With more than 35,000 subscribers on the cancer subreddit alone, it simply isn’t possible for one person to review all of the postings manually. Instead, Ben Miled and her research partners are developing a machine learning model that recognizes the various aspects people experience – from sharing about side effects or major symptoms to understanding how caregivers cope.
“It’s so important to have a machine learning tool that can facilitate the transfer of that information into knowledge that is useful to scientists in an easy way,” Ben Miled said. “It can enhance our understanding of the burden of the disease, the concerns of the patients and their caregivers, as well as ascertain related quality of life changes.”
Ben Miled has also been actively involved in the manufacturing industry. She recently completed a project with Dow in which she utilized AI to predict outbound distribution delays in supply chains. IUPUI was one of two universities involved in the project. This project was funded by MxD, the nation’s digital manufacturing institute, and won a Manufacturing Leadership Award from the National Association of Manufacturers in 2020.

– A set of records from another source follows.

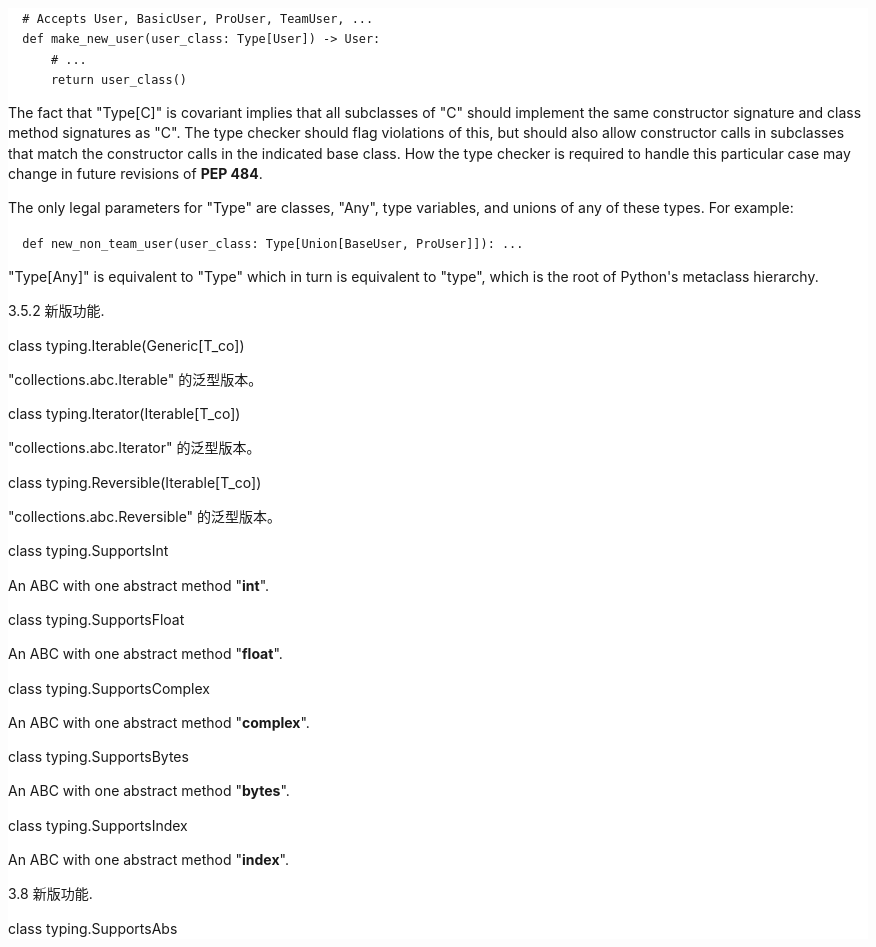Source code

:       # Accepts User, BasicUser, ProUser, TeamUser, ...
      def make_new_user(user_class: Type[User]) -> User:
          # ...
          return user_class()

   The fact that "Type[C]" is covariant implies that all subclasses of
   "C" should implement the same constructor signature and class
   method signatures as "C". The type checker should flag violations
   of this, but should also allow constructor calls in subclasses that
   match the constructor calls in the indicated base class. How the
   type checker is required to handle this particular case may change
   in future revisions of **PEP 484**.

   The only legal parameters for "Type" are classes, "Any", type
   variables, and unions of any of these types. For example:

      def new_non_team_user(user_class: Type[Union[BaseUser, ProUser]]): ...

   "Type[Any]" is equivalent to "Type" which in turn is equivalent to
   "type", which is the root of Python's metaclass hierarchy.

   3.5.2 新版功能.

class typing.Iterable(Generic[T_co])

   "collections.abc.Iterable" 的泛型版本。

class typing.Iterator(Iterable[T_co])

   "collections.abc.Iterator" 的泛型版本。

class typing.Reversible(Iterable[T_co])

   "collections.abc.Reversible" 的泛型版本。

class typing.SupportsInt

   An ABC with one abstract method "__int__".

class typing.SupportsFloat

   An ABC with one abstract method "__float__".

class typing.SupportsComplex

   An ABC with one abstract method "__complex__".

class typing.SupportsBytes

   An ABC with one abstract method "__bytes__".

class typing.SupportsIndex

   An ABC with one abstract method "__index__".

   3.8 新版功能.

class typing.SupportsAbs
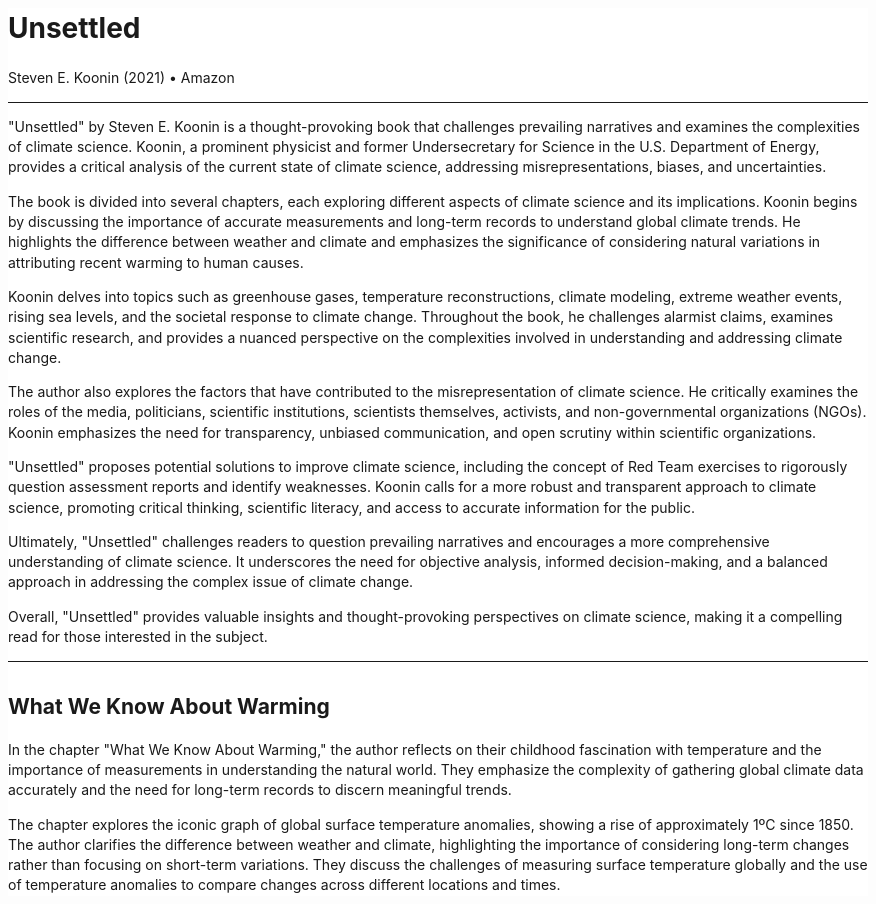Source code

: # Unsettled

Steven E. Koonin (2021) • Amazon

***

"Unsettled" by Steven E. Koonin is a thought-provoking book that challenges prevailing narratives and examines the complexities of climate science. Koonin, a prominent physicist and former Undersecretary for Science in the U.S. Department of Energy, provides a critical analysis of the current state of climate science, addressing misrepresentations, biases, and uncertainties.

The book is divided into several chapters, each exploring different aspects of climate science and its implications. Koonin begins by discussing the importance of accurate measurements and long-term records to understand global climate trends. He highlights the difference between weather and climate and emphasizes the significance of considering natural variations in attributing recent warming to human causes.

Koonin delves into topics such as greenhouse gases, temperature reconstructions, climate modeling, extreme weather events, rising sea levels, and the societal response to climate change. Throughout the book, he challenges alarmist claims, examines scientific research, and provides a nuanced perspective on the complexities involved in understanding and addressing climate change.

The author also explores the factors that have contributed to the misrepresentation of climate science. He critically examines the roles of the media, politicians, scientific institutions, scientists themselves, activists, and non-governmental organizations (NGOs). Koonin emphasizes the need for transparency, unbiased communication, and open scrutiny within scientific organizations.

"Unsettled" proposes potential solutions to improve climate science, including the concept of Red Team exercises to rigorously question assessment reports and identify weaknesses. Koonin calls for a more robust and transparent approach to climate science, promoting critical thinking, scientific literacy, and access to accurate information for the public.

Ultimately, "Unsettled" challenges readers to question prevailing narratives and encourages a more comprehensive understanding of climate science. It underscores the need for objective analysis, informed decision-making, and a balanced approach in addressing the complex issue of climate change.

Overall, "Unsettled" provides valuable insights and thought-provoking perspectives on climate science, making it a compelling read for those interested in the subject.

***

## What We Know About Warming

In the chapter "What We Know About Warming," the author reflects on their childhood fascination with temperature and the importance of measurements in understanding the natural world. They emphasize the complexity of gathering global climate data accurately and the need for long-term records to discern meaningful trends.

The chapter explores the iconic graph of global surface temperature anomalies, showing a rise of approximately 1ºC since 1850. The author clarifies the difference between weather and climate, highlighting the importance of considering long-term changes rather than focusing on short-term variations. They discuss the challenges of measuring surface temperature globally and the use of temperature anomalies to compare changes across different locations and times.

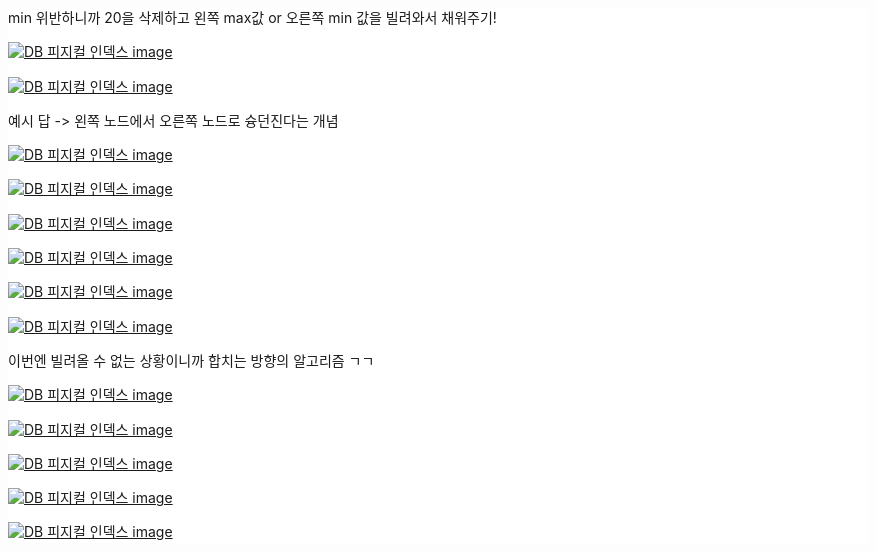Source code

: 
min 위반하니까 20을 삭제하고 왼쪽 max값 or 오른쪽 min 값을 빌려와서 채워주기!




[![DB 피지컬 인덱스 image](https://slid-capture.s3.ap-northeast-2.amazonaws.com/public/pdf_upload/d07e2ef205354bbb9dfdc3da56a7edb8/0046_61888db1b6b147018b82e848f1df9101.png)](undefined)

[![DB 피지컬 인덱스 image](https://slid-capture.s3.ap-northeast-2.amazonaws.com/public/capture_images/4aea700b5c0e4a8ebd82664ac817471d/b94b86c7-e690-4626-b39a-7eb5fd8e57b6.png)](https://slid.cc/vdocs/4aea700b5c0e4a8ebd82664ac817471d?v=67c98e9337e247d8abc5dae031eb01e9&start=3271.701126)


예시 답 -> 왼쪽 노드에서 오른쪽 노드로 슝던진다는 개념




[![DB 피지컬 인덱스 image](https://slid-capture.s3.ap-northeast-2.amazonaws.com/public/pdf_upload/d07e2ef205354bbb9dfdc3da56a7edb8/0047_36a9bfe017454401b8914fd417fcc535.png)](undefined)

[![DB 피지컬 인덱스 image](https://slid-capture.s3.ap-northeast-2.amazonaws.com/public/capture_images/4aea700b5c0e4a8ebd82664ac817471d/da56d0a1-cb50-4a46-883e-7fef857b22fa.png)](https://slid.cc/vdocs/4aea700b5c0e4a8ebd82664ac817471d?v=67c98e9337e247d8abc5dae031eb01e9&start=3590.225775)

[![DB 피지컬 인덱스 image](https://slid-capture.s3.ap-northeast-2.amazonaws.com/public/pdf_upload/d07e2ef205354bbb9dfdc3da56a7edb8/0048_8639450c804441c4b27b83b1d2d48e9c.png)](undefined)

[![DB 피지컬 인덱스 image](https://slid-capture.s3.ap-northeast-2.amazonaws.com/public/capture_images/4aea700b5c0e4a8ebd82664ac817471d/49591f2b-7fb5-44b4-bfc2-27a8c79da58f.png)](https://slid.cc/vdocs/4aea700b5c0e4a8ebd82664ac817471d?v=67c98e9337e247d8abc5dae031eb01e9&start=3598.814531)

[![DB 피지컬 인덱스 image](https://slid-capture.s3.ap-northeast-2.amazonaws.com/public/capture_images/4aea700b5c0e4a8ebd82664ac817471d/2bfddba8-72d0-4498-901b-c7d3d7cceb90.png)](https://slid.cc/vdocs/4aea700b5c0e4a8ebd82664ac817471d?v=67c98e9337e247d8abc5dae031eb01e9&start=3604.774623)




[![DB 피지컬 인덱스 image](https://slid-capture.s3.ap-northeast-2.amazonaws.com/public/pdf_upload/d07e2ef205354bbb9dfdc3da56a7edb8/0049_7b7743a9084b443fa693edeb576c2b4d.png)](undefined)


이번엔 빌려올 수 없는 상황이니까 합치는 방향의 알고리즘 ㄱㄱ

[![DB 피지컬 인덱스 image](https://slid-capture.s3.ap-northeast-2.amazonaws.com/public/capture_images/4aea700b5c0e4a8ebd82664ac817471d/410810b0-078b-4bba-9878-85bc5696d4ce.png)](https://slid.cc/vdocs/4aea700b5c0e4a8ebd82664ac817471d?v=67c98e9337e247d8abc5dae031eb01e9&start=3816.766087)

[![DB 피지컬 인덱스 image](https://slid-capture.s3.ap-northeast-2.amazonaws.com/public/pdf_upload/d07e2ef205354bbb9dfdc3da56a7edb8/0050_b85427b36c064e15bf018229beb2a234.png)](undefined)

[![DB 피지컬 인덱스 image](https://slid-capture.s3.ap-northeast-2.amazonaws.com/public/capture_images/4aea700b5c0e4a8ebd82664ac817471d/1726ecc8-d526-4a6f-9812-3a98c0495896.png)](https://slid.cc/vdocs/4aea700b5c0e4a8ebd82664ac817471d?v=67c98e9337e247d8abc5dae031eb01e9&start=3836.617793)

[![DB 피지컬 인덱스 image](https://slid-capture.s3.ap-northeast-2.amazonaws.com/public/pdf_upload/d07e2ef205354bbb9dfdc3da56a7edb8/0051_bda4f8bfb0c94630b30d94b2ba4a0c6a.png)](undefined)

[![DB 피지컬 인덱스 image](https://slid-capture.s3.ap-northeast-2.amazonaws.com/public/capture_images/4aea700b5c0e4a8ebd82664ac817471d/09188ffb-c1b0-400b-8f92-9eecc1da03a2.png)](https://slid.cc/vdocs/4aea700b5c0e4a8ebd82664ac817471d?v=67c98e9337e247d8abc5dae031eb01e9&start=3930.281107)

Ben Miled said this particular AI model was trained using historical shipment data provided by Dow (such as destination and type of shipment) and augmented with information from external sources, such as weather or road conditions. In the future, they will be able to use this information to build a model and expose it to new data, helping them mitigate event-based delays that challenge supply chain processes.
“This project highlights the potential for using AI in a practical setting, where you can attach an actual quantitative number in terms of a cost savings,” Ben Miled said. “Typically, suppliers or manufacturers have a penalty associated with a delay in their shipment, so if they can avoid those delays, it makes sense. It’s using a proactive approach rather than reactive thinking.”
AI isn’t limited to helping just with supply chain management, it also can be utilized to help with a variety of manufacturing needs. For the last three years, Ben Miled has worked with Allison Transmission, Inc. to create machine-learning models that can estimate the fuel consumption of heavy-duty vehicles, such as school buses or tractor trailers.
For companies that do road testing of vehicles to understand how fuel consumption changes based on the road conditions, testing can be a costly process. An AI model is much more cost-effective, by predicting all of that behavior in the lab.
“This information can be used primarily in the design process to help improve future design or components of the vehicles,” Ben Miled said. “It provides an understanding of the impact of road conditions, or how certain environments can impact the fuel consumption of vehicles. It can also be used to optimize fuel consumption for large fleets by assigning each vehicle to the right task and route.”
Over the years, Ben Miled has seen the use of AI grow. Years ago, researchers were faced with limitations on the availability of large-scale data and the computational power available in their labs. Now, the field has evolved so much that researchers like Ben Miled are able to see their projects actually used in the field.
“With some of my goals for AI, these visions will not be achievable in my lifetime,” said Ben Miled, who hopes her students currently employed by companies such as Eli Lilly & Co, Allison Transmission, Inc. and Google will help progress her vision. “I think AI will continue to grow and people will be more accepting of it.”